Task brief – Reproduce everything from the start of the entries down to the line containing "Dot at: (300, 225)", substituting "view" for "pose" and leaving all else unchanged.

────

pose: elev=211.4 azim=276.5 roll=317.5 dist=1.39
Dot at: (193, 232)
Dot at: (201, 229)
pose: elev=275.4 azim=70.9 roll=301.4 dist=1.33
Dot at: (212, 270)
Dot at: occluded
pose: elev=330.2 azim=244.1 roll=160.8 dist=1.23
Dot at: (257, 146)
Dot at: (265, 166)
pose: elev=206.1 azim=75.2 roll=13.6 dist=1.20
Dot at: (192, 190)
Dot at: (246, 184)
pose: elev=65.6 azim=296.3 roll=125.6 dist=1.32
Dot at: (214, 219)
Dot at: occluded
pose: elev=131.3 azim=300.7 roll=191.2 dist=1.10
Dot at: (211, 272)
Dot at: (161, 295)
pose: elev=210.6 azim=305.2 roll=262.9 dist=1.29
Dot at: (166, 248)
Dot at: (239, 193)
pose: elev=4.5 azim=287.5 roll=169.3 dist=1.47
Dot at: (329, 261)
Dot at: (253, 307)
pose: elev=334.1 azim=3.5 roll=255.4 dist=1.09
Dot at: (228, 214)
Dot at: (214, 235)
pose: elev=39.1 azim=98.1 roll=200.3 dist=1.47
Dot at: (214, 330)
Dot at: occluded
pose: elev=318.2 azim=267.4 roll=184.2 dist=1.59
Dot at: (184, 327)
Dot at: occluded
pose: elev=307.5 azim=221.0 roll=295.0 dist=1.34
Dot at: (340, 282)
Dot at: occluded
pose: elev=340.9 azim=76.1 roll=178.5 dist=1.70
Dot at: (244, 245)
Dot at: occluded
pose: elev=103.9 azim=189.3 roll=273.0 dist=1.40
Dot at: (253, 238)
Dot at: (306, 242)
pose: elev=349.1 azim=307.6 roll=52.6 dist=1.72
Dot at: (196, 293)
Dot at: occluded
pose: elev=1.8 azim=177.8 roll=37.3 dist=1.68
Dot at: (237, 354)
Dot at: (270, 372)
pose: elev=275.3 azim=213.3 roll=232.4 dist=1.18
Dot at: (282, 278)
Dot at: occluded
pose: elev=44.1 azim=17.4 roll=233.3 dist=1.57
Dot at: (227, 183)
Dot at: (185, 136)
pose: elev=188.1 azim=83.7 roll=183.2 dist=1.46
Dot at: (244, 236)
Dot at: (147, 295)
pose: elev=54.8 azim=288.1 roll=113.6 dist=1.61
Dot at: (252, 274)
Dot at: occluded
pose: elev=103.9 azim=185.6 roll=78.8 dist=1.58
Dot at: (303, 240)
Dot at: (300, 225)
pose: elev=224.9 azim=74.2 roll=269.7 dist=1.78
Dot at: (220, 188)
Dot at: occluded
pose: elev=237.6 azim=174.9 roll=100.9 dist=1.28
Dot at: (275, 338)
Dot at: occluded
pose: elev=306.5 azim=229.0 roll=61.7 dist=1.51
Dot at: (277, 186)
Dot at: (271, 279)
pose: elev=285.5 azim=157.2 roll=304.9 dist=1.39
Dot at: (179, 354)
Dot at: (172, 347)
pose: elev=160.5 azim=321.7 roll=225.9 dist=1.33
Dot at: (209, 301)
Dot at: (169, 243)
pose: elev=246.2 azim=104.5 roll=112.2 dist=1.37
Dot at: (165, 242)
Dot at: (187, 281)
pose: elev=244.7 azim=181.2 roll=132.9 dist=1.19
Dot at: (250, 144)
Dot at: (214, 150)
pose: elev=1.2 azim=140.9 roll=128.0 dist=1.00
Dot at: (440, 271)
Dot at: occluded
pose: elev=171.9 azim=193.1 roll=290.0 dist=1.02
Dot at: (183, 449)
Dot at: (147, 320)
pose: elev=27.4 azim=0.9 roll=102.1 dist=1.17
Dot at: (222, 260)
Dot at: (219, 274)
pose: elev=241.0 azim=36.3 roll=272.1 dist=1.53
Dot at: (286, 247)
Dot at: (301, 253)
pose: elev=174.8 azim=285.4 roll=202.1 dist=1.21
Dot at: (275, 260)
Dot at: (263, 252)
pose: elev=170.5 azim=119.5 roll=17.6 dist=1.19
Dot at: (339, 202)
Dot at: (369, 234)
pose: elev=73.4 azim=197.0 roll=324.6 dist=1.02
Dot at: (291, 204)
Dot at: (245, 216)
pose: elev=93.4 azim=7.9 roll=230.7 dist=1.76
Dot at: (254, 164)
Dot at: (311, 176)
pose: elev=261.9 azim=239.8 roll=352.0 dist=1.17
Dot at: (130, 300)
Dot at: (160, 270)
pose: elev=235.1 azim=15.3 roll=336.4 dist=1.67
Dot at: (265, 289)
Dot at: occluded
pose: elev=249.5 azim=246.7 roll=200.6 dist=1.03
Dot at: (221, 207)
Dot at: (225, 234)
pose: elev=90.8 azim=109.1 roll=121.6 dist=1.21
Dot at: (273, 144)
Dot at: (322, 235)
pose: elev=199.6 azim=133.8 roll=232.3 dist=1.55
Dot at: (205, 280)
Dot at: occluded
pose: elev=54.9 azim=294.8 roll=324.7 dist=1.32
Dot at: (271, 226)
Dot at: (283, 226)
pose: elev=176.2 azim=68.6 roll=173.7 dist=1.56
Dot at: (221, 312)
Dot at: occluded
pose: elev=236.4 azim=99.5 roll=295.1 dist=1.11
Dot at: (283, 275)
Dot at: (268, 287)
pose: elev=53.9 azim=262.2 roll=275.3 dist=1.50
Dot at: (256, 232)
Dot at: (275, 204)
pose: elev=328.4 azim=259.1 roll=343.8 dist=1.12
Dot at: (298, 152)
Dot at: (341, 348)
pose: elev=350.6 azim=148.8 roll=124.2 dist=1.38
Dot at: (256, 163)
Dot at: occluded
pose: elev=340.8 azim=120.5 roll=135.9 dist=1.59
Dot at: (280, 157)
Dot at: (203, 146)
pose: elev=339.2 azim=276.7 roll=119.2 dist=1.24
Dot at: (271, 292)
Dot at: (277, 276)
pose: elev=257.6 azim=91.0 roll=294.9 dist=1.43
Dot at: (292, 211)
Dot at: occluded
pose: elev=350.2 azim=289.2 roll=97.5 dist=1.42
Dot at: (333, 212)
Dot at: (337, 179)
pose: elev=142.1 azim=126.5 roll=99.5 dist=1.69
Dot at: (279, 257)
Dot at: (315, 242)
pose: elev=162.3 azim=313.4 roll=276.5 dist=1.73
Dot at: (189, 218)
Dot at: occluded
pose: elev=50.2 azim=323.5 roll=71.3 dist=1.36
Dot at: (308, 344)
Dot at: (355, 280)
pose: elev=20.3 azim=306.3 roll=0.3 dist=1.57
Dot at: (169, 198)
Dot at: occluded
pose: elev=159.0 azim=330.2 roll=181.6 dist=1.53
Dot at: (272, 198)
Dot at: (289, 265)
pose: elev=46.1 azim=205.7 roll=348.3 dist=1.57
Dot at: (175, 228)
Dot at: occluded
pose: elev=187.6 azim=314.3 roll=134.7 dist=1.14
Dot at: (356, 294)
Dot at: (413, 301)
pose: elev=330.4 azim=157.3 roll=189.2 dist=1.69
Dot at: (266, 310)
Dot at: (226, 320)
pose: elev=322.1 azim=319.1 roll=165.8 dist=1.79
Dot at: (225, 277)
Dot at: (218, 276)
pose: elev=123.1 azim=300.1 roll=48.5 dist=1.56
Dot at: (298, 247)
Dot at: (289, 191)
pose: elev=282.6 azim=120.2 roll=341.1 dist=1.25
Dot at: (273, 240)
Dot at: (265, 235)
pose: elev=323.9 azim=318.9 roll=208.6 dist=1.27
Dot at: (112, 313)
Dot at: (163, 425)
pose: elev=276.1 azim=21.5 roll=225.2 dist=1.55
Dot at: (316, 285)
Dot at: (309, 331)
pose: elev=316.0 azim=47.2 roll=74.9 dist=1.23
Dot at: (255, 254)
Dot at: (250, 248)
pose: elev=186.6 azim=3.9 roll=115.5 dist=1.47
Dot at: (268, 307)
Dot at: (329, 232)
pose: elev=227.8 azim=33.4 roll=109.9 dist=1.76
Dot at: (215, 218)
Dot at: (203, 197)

────

The response –
view: elev=211.4 azim=276.5 roll=317.5 dist=1.39
Dot at: (193, 232)
Dot at: (201, 229)
view: elev=275.4 azim=70.9 roll=301.4 dist=1.33
Dot at: (212, 270)
Dot at: occluded
view: elev=330.2 azim=244.1 roll=160.8 dist=1.23
Dot at: (257, 146)
Dot at: (265, 166)
view: elev=206.1 azim=75.2 roll=13.6 dist=1.20
Dot at: (192, 190)
Dot at: (246, 184)
view: elev=65.6 azim=296.3 roll=125.6 dist=1.32
Dot at: (214, 219)
Dot at: occluded
view: elev=131.3 azim=300.7 roll=191.2 dist=1.10
Dot at: (211, 272)
Dot at: (161, 295)
view: elev=210.6 azim=305.2 roll=262.9 dist=1.29
Dot at: (166, 248)
Dot at: (239, 193)
view: elev=4.5 azim=287.5 roll=169.3 dist=1.47
Dot at: (329, 261)
Dot at: (253, 307)
view: elev=334.1 azim=3.5 roll=255.4 dist=1.09
Dot at: (228, 214)
Dot at: (214, 235)
view: elev=39.1 azim=98.1 roll=200.3 dist=1.47
Dot at: (214, 330)
Dot at: occluded
view: elev=318.2 azim=267.4 roll=184.2 dist=1.59
Dot at: (184, 327)
Dot at: occluded
view: elev=307.5 azim=221.0 roll=295.0 dist=1.34
Dot at: (340, 282)
Dot at: occluded
view: elev=340.9 azim=76.1 roll=178.5 dist=1.70
Dot at: (244, 245)
Dot at: occluded
view: elev=103.9 azim=189.3 roll=273.0 dist=1.40
Dot at: (253, 238)
Dot at: (306, 242)
view: elev=349.1 azim=307.6 roll=52.6 dist=1.72
Dot at: (196, 293)
Dot at: occluded
view: elev=1.8 azim=177.8 roll=37.3 dist=1.68
Dot at: (237, 354)
Dot at: (270, 372)
view: elev=275.3 azim=213.3 roll=232.4 dist=1.18
Dot at: (282, 278)
Dot at: occluded
view: elev=44.1 azim=17.4 roll=233.3 dist=1.57
Dot at: (227, 183)
Dot at: (185, 136)
view: elev=188.1 azim=83.7 roll=183.2 dist=1.46
Dot at: (244, 236)
Dot at: (147, 295)
view: elev=54.8 azim=288.1 roll=113.6 dist=1.61
Dot at: (252, 274)
Dot at: occluded
view: elev=103.9 azim=185.6 roll=78.8 dist=1.58
Dot at: (303, 240)
Dot at: (300, 225)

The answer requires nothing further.